[[ Data listing, beginning ]]
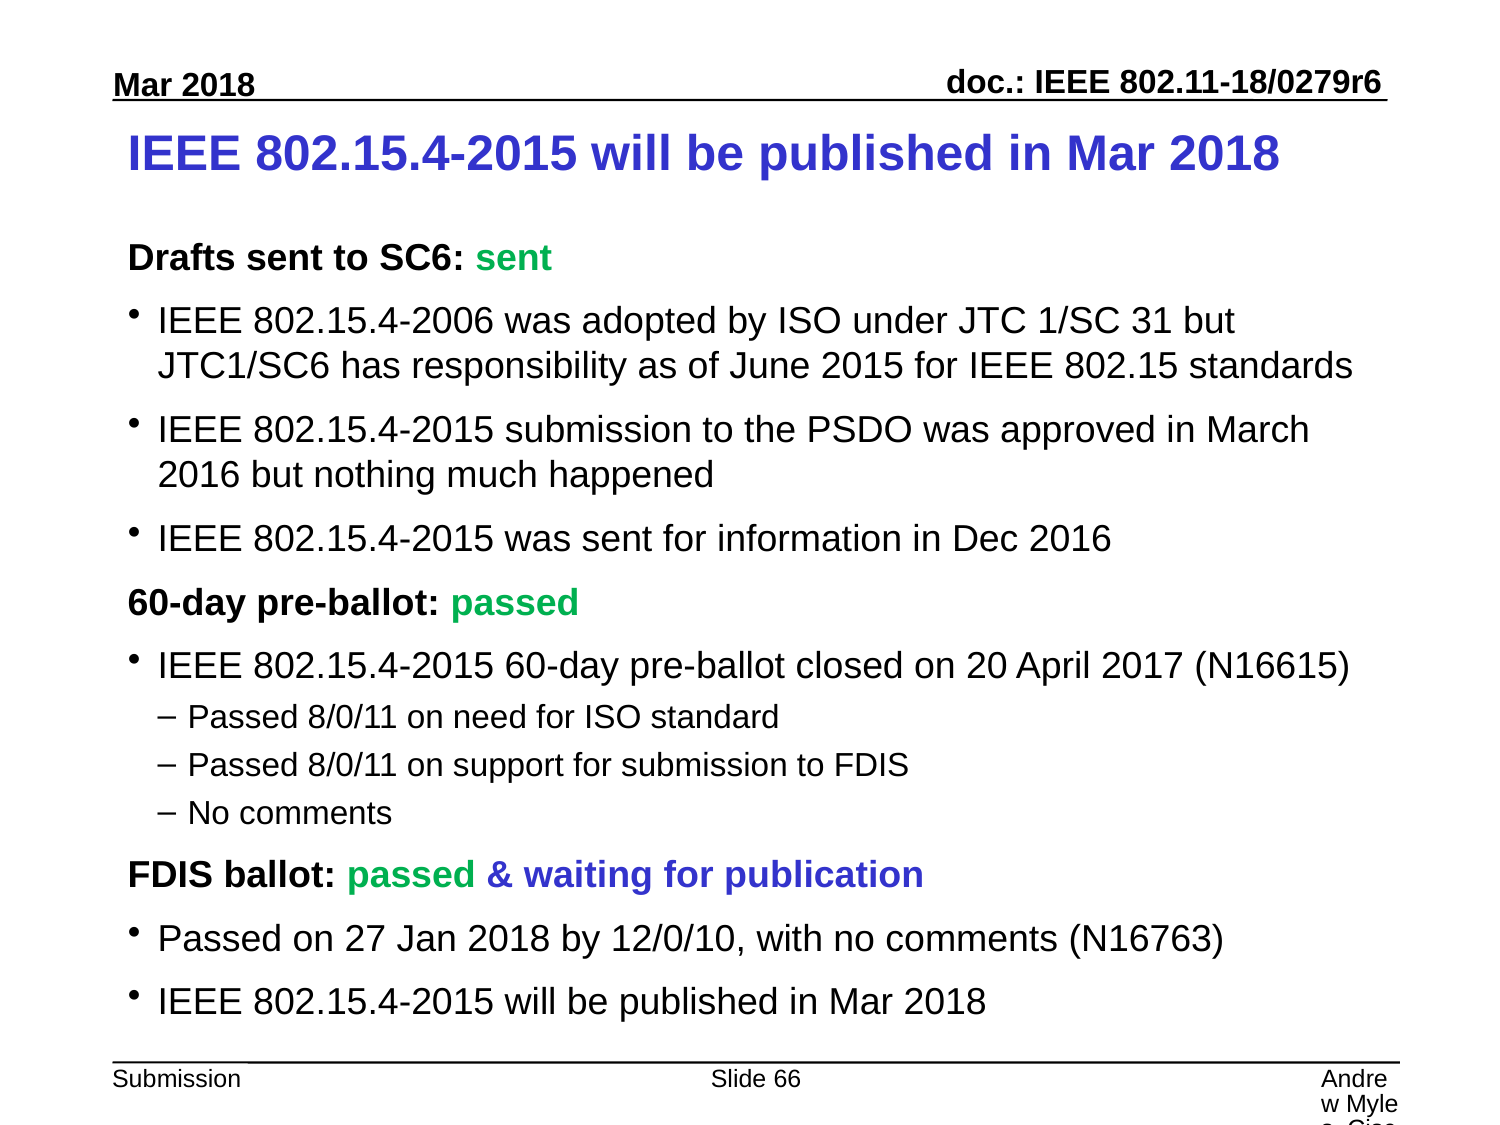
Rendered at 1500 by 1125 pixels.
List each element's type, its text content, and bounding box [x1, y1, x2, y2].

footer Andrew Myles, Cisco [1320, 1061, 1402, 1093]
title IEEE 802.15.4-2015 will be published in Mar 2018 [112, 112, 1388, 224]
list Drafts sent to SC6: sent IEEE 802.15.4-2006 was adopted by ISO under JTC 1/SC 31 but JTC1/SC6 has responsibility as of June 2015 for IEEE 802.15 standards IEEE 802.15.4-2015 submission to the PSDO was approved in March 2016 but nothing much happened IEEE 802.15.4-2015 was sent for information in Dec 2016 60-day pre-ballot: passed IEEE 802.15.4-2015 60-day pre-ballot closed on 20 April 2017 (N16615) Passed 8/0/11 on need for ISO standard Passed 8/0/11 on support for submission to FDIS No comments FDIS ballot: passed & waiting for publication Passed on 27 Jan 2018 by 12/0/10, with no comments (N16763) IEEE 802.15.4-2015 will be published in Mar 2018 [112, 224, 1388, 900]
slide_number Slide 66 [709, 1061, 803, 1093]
[[ Data listing, end ]]
[[ Data listing, beginning ]]
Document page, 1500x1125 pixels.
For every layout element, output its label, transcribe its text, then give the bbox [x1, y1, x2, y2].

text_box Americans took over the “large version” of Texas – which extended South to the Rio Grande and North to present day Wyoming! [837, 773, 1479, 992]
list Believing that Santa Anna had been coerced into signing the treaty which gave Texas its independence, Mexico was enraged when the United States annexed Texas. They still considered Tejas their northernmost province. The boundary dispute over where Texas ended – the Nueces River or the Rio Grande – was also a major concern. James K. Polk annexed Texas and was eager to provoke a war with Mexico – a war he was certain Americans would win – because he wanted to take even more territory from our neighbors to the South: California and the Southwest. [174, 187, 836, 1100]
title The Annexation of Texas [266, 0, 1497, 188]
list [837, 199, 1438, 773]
[[ Data listing, end ]]
[[ Data listing, beginning ]]
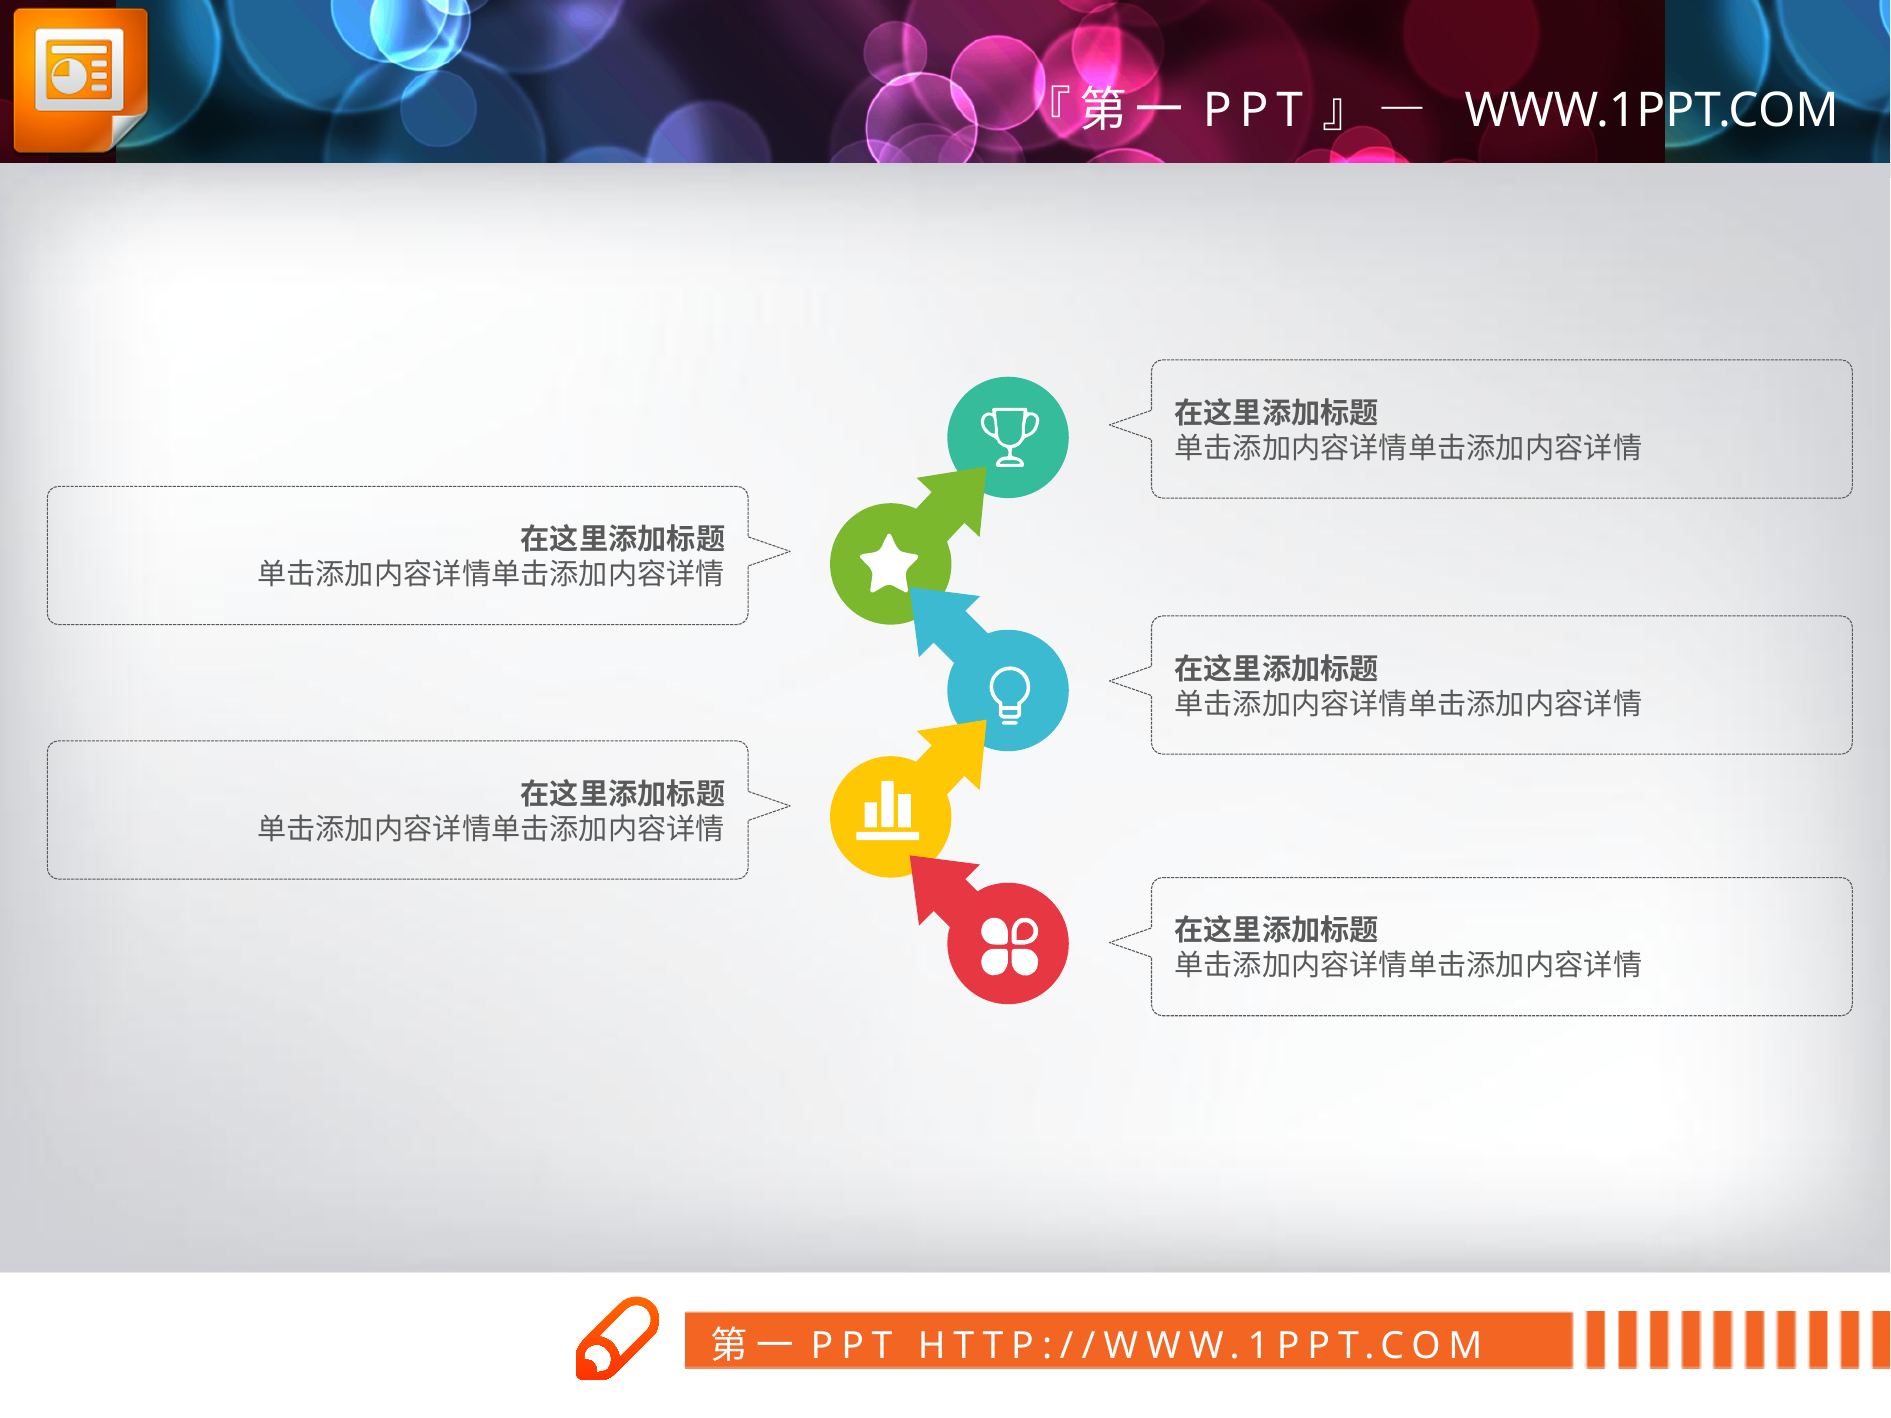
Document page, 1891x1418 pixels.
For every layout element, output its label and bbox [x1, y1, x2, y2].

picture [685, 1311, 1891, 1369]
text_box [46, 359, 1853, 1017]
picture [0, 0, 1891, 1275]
[[ Data listing, end ]]
(Exercise objective):
Each line in the listing that contains "pixels" should be returned.

(Exercise output):
Rendered at 1500 by 1125 pixels.
Document page, 1500x1125 pixels.
Document page, 1891x1418 pixels.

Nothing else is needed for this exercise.